Dopo il tracollo elettorale del 25 settembre, che ha portato la Lega di Matteo Salvini a dimezzare i propri voti rispetto al 2018, non sembra porsi la parola fine alle grane del segretario del Carroccio. Le dichiarazioni dell’ex presidente della Lombardia, Roberto Maroni, sul cambio di leadership; l’indiscrezione di numerosi quotidiani italiani, secondo i quali il Capitano vedrebbe sfumato il Viminale nel prossimo governo Meloni; il crollo elettorale nelle roccaforti Veneto e Lombardia: sono solo alcune delle questioni principali che ruotano attorno alla sede di Via Bellerio a Milano.
Dalla giornata di ieri, arriva un’altra brutta notizia, segno di un’oggettiva presenza di faide nel movimento: Umberto Bossi, il fondatore del partito, ha dato vita alla prima corrente leghista. È un ritorno alle origini: un Carroccio autonomista, secessionista, che ripone al centro il sogno dell’indipendentismo padano. E la riesumazione dei primi momenti della Lega sono chiari. Non è un caso, infatti, che la corrente prenderà il nome di “Comitato del Nord”, in ricordo di quel segmento politico, dal nome Lega Lombarda e Liga Veneta, che prenderà poi la denominazione di Lega Nord, a partire dal 1989.
L’obiettivo, spiega Bossi, rimane quello di “riconquistare tutti gli elettori del Nord, visto il risultato elettorale dello scorso 25 settembre”. Quasi immediata è stata la risposta della segretaria leghista, che pare cercare di stemperare le tensioni: “Questo governo sarà quello che attuerà l’autonomia delle Regioni che la Costituzione prevede”. E continua in una nota: “È nel programma del centrodestra, non costerà nulla. Anzi farà risparmiare milioni, avvicinerà i cittadini alla politica, taglierà sprechi e burocrazia”.
Nonostante tutto, a Bossi, l’idea di un partito capace di conquistare anche consensi al Sud, in grado di parlare ad una platea molto più estesa, che non riguardi solo gli autonomi e gli imprenditori lombardi o veneti, non sembra convincere. Sin dall’inizio della segreteria Salvini, l’obiettivo del Capitano fu quello di reinventare una Lega nazionale, con la formazione della corrente “Noi con Salvini”, corrispondente alla vecchia Lega Nord ma per il meridione; fino ad arrivare all’eliminazione delle parole “Nord” e “Padania” dal simbolo del partito. E la scelta pareva proprio aver giovato al Carroccio, almeno in termini elettorali.
La percentuale ottenuta da Salvini pochi giorni fa, infatti, avrebbe rappresentato un exploit per i tempi che furono, quelli di una Lega settentrionale e secessionista.
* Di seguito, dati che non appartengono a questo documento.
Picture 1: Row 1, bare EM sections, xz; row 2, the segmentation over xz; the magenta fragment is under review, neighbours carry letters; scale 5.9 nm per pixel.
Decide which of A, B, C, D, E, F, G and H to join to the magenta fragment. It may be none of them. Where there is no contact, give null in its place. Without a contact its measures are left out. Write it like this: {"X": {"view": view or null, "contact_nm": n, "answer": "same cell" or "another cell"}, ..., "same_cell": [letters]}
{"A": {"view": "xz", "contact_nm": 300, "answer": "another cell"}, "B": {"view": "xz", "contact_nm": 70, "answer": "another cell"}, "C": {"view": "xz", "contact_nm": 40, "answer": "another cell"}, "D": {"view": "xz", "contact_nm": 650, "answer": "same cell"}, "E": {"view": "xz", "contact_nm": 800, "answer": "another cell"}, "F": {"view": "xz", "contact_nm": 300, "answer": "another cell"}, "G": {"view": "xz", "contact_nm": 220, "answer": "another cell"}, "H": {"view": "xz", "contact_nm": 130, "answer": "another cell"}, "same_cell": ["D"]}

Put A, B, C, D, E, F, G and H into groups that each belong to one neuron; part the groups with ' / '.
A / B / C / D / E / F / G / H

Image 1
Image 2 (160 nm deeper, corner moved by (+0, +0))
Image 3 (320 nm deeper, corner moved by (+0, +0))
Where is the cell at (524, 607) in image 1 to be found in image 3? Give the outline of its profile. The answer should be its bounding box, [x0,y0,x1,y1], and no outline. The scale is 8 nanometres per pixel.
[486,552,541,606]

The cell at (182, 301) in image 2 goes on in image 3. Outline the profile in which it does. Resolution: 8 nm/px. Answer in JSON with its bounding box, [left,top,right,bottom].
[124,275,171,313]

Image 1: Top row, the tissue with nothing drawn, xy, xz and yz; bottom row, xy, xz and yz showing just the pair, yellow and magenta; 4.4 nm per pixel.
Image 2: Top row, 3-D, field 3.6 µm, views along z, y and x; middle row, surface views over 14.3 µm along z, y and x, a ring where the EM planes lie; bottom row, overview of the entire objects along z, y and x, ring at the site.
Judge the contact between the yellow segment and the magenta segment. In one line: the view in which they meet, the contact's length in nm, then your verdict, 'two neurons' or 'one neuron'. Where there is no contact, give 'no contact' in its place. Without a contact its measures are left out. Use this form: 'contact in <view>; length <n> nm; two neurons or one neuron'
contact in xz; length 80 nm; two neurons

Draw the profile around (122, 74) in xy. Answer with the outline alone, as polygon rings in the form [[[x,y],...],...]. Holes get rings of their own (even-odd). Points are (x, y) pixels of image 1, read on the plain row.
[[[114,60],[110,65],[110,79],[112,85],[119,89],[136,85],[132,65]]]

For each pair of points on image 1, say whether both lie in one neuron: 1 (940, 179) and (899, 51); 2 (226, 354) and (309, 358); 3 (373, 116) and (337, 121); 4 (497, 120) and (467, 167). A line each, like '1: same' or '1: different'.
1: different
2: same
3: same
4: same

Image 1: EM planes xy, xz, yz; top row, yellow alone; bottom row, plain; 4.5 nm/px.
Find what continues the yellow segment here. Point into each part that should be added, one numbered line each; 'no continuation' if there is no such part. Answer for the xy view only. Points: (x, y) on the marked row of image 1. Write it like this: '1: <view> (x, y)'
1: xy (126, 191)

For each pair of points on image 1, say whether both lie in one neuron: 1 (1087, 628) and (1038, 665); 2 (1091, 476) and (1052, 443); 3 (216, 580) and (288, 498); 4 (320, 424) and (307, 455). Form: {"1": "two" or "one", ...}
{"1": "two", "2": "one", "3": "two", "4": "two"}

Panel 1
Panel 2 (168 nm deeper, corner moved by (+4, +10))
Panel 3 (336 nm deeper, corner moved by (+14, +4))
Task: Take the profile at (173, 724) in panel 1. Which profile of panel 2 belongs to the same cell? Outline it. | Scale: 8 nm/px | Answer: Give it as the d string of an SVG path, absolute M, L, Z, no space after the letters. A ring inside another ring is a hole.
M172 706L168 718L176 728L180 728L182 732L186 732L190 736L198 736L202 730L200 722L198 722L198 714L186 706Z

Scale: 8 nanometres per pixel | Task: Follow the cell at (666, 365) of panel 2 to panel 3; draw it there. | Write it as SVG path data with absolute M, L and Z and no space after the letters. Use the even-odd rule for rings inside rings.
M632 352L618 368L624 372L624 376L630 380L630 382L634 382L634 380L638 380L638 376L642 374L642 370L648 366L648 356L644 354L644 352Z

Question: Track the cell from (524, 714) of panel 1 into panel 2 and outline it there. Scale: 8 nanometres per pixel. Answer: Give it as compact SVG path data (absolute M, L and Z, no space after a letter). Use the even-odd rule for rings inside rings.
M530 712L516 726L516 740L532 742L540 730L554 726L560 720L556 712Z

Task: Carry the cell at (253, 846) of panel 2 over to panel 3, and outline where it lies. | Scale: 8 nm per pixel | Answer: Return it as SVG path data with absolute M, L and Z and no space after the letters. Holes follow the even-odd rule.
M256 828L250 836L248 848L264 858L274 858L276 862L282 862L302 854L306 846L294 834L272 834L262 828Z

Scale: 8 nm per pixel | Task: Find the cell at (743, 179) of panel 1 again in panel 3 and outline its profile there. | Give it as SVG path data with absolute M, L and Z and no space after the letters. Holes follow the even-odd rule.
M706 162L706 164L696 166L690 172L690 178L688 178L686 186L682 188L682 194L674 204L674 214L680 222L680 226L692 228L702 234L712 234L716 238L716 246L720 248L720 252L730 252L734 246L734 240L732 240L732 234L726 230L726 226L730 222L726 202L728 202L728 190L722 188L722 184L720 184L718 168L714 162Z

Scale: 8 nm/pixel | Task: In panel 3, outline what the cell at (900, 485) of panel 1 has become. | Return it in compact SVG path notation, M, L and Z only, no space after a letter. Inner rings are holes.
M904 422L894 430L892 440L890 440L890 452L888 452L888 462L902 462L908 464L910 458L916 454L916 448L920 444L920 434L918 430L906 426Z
Fatta eccezione una tornata elettorale, quella del 1996, dove Bossi riuscì a sfondare quota 10 per cento, i migliori risultati storici del Carroccio si devono riportare proprio alla guida Salvini. Il Capitano prese in mano un partito che, nel 2013, era martoriato dagli scandali e superava di poco il 4 per cento, per portarlo al 6 dopo un solo anno, fino ai trionfi delle Politiche 2018 e delle Europee 2019.
Quella Lega salviniana, capace di sfondare anche quota 34 per cento, è giunta al suo tramonto? Ancora presto per dirlo. Sicuramente, il lavoro che la coalizione di centrodestra dovrà compiere a Palazzo Chigi sarà decisivo. Ed è da qui che vedremo se il Carroccio riuscirà a tornare alle percentuali di tre anni fa, o se sarà destinato, per lungo tempo, a soccombere alla presidenza di Giorgia Meloni. Ad oggi, però, la leadership di Matteo Salvini non è assolutamente in discussione. La stessa Lega ha riposto “piena fiducia” al Capitano, il quale “continuerà ad avere un ruolo fondamentale”. Seppur timidamente, però, cominciano a manifestarsi i primi mugugni interni.